* _Exercise requirements_: Which lines in the records below mention the word "linejoin"? Copy each one out.

[Data records]
________________________
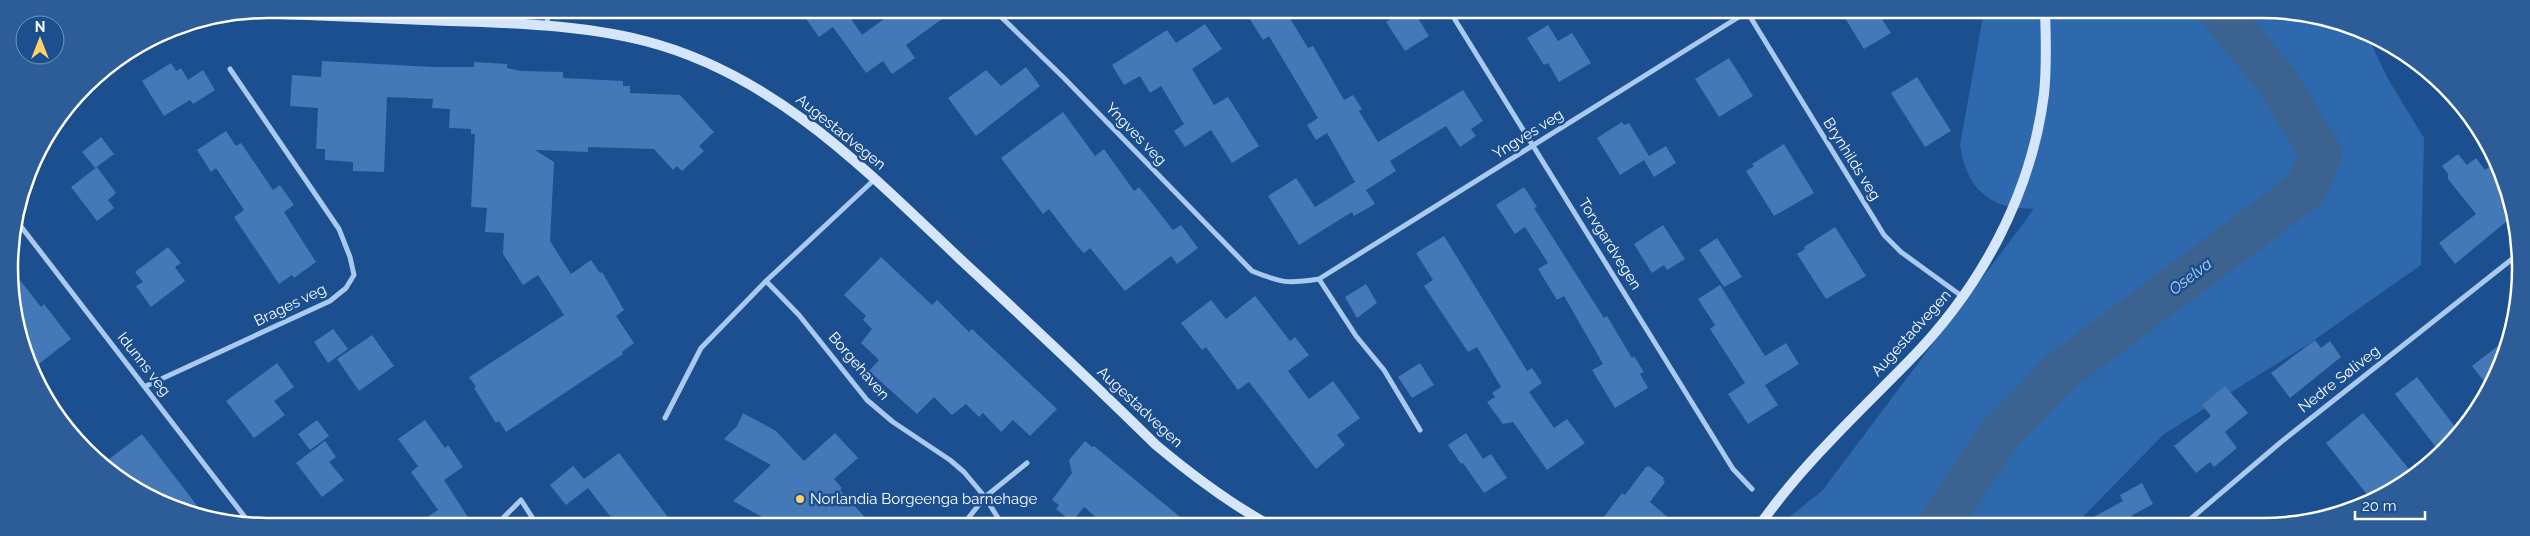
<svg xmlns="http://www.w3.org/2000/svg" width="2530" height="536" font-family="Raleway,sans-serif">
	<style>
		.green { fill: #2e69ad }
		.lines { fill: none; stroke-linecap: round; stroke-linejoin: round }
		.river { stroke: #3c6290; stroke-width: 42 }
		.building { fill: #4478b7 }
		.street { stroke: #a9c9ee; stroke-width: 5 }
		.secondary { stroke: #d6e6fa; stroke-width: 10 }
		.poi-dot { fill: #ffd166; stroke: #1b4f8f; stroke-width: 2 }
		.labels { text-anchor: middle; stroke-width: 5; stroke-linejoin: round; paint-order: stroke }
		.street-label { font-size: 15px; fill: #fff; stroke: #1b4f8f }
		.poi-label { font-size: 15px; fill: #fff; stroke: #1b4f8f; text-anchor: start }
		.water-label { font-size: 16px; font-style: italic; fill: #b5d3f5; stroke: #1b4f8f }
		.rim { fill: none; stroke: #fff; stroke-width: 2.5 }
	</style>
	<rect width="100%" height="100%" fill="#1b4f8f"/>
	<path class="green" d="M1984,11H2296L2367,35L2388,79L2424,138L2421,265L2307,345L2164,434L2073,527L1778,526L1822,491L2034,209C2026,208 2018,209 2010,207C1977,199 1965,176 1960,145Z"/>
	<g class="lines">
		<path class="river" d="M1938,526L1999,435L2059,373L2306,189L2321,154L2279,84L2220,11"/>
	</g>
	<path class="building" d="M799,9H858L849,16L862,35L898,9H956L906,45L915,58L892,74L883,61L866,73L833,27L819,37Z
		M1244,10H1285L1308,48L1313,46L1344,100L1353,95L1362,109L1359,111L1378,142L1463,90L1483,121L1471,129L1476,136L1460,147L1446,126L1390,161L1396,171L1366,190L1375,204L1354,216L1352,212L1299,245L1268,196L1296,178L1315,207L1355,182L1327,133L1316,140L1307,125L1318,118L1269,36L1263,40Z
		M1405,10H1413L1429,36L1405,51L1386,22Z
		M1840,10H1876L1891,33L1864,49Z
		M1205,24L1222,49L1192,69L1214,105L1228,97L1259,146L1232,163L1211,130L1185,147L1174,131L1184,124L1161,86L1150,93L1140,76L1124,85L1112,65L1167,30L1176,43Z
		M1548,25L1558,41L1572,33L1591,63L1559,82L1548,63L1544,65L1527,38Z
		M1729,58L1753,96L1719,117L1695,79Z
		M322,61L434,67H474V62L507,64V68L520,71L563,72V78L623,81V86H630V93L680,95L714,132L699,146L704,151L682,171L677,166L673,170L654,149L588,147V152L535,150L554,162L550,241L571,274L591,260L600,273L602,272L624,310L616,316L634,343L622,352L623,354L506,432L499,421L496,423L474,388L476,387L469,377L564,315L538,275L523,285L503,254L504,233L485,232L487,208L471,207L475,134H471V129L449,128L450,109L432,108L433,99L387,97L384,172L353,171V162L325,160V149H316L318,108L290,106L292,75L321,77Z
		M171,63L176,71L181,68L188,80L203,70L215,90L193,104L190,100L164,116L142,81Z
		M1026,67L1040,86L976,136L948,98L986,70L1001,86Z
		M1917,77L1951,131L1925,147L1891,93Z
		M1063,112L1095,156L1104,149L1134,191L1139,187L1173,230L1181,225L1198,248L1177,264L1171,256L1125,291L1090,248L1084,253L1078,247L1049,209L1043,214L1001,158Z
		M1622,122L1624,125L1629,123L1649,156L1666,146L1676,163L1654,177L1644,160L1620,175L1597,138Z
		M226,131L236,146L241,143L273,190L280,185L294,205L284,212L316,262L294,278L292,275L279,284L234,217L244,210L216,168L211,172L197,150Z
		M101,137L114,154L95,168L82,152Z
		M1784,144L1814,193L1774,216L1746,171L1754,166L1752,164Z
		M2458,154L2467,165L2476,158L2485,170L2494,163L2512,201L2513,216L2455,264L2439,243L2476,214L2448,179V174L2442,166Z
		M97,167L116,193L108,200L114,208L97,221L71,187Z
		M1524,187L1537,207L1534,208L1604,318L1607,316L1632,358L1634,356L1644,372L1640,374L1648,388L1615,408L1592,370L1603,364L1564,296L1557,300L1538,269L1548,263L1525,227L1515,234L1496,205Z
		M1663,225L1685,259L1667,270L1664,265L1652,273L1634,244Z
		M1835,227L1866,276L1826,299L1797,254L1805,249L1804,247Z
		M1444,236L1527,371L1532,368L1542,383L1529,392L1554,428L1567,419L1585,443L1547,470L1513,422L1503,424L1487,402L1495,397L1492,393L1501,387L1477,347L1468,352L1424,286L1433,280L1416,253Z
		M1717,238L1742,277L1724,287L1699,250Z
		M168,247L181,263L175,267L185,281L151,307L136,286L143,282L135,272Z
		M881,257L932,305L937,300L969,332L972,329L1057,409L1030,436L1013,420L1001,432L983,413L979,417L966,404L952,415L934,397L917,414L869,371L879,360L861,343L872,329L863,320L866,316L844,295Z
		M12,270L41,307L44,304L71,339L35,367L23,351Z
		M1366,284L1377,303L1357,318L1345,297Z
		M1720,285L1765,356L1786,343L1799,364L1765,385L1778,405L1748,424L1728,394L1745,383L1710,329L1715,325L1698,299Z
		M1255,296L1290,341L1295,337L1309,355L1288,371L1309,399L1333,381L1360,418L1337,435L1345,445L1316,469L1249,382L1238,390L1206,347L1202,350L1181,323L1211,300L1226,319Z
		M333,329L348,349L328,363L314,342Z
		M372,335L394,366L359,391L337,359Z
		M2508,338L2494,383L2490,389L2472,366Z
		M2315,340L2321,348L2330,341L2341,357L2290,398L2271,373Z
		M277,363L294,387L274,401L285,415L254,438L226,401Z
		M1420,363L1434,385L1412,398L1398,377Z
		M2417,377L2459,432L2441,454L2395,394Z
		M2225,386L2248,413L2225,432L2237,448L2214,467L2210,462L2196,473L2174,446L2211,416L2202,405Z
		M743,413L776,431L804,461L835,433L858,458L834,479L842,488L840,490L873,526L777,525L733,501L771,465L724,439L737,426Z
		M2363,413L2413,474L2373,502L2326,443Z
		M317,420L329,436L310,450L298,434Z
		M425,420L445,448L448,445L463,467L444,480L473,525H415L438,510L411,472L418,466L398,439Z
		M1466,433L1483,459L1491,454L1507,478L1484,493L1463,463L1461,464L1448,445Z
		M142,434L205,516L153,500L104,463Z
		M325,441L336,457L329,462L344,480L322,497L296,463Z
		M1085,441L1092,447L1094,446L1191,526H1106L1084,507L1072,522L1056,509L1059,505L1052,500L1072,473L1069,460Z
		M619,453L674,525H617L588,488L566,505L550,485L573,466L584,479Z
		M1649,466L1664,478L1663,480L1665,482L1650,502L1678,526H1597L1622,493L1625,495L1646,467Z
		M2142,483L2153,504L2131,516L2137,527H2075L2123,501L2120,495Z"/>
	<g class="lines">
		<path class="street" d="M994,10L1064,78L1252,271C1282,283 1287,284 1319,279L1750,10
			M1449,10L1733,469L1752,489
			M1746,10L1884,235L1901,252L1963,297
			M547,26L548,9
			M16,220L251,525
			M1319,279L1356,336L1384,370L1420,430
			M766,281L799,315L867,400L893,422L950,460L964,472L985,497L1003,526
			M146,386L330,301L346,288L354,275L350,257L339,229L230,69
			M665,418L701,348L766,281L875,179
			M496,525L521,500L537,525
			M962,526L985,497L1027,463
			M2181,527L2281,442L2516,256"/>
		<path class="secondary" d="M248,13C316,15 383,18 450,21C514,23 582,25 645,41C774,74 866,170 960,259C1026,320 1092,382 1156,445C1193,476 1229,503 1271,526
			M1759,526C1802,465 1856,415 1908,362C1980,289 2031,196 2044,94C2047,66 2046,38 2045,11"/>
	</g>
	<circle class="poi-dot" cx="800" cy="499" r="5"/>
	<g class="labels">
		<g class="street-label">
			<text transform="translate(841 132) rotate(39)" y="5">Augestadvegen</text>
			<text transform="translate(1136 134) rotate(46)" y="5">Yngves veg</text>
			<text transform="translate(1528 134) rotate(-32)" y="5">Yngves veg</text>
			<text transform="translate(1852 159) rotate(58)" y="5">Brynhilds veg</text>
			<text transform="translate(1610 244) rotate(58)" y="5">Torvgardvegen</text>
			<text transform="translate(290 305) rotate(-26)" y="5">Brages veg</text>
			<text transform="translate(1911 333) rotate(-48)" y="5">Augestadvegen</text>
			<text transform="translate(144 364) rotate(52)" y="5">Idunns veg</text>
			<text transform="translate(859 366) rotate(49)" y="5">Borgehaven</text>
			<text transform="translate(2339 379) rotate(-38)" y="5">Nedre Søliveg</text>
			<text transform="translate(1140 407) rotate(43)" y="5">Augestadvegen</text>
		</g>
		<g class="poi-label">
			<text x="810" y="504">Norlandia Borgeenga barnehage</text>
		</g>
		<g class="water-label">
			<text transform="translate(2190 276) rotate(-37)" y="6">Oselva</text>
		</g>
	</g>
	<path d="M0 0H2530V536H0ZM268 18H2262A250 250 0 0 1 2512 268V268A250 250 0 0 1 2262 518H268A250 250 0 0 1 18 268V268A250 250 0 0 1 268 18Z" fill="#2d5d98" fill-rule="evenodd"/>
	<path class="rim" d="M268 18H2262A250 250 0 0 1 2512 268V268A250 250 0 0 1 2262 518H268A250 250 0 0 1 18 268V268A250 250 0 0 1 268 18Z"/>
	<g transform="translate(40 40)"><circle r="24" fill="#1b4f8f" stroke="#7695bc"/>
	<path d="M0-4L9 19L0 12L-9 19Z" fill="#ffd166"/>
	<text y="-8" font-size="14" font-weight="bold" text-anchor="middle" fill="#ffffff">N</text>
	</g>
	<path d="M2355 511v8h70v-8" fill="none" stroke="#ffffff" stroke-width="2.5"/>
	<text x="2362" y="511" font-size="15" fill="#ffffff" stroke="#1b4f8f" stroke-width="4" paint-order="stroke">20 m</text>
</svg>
________________________
* _Task output_:
		.lines { fill: none; stroke-linecap: round; stroke-linejoin: round }
		.labels { text-anchor: middle; stroke-width: 5; stroke-linejoin: round; paint-order: stroke }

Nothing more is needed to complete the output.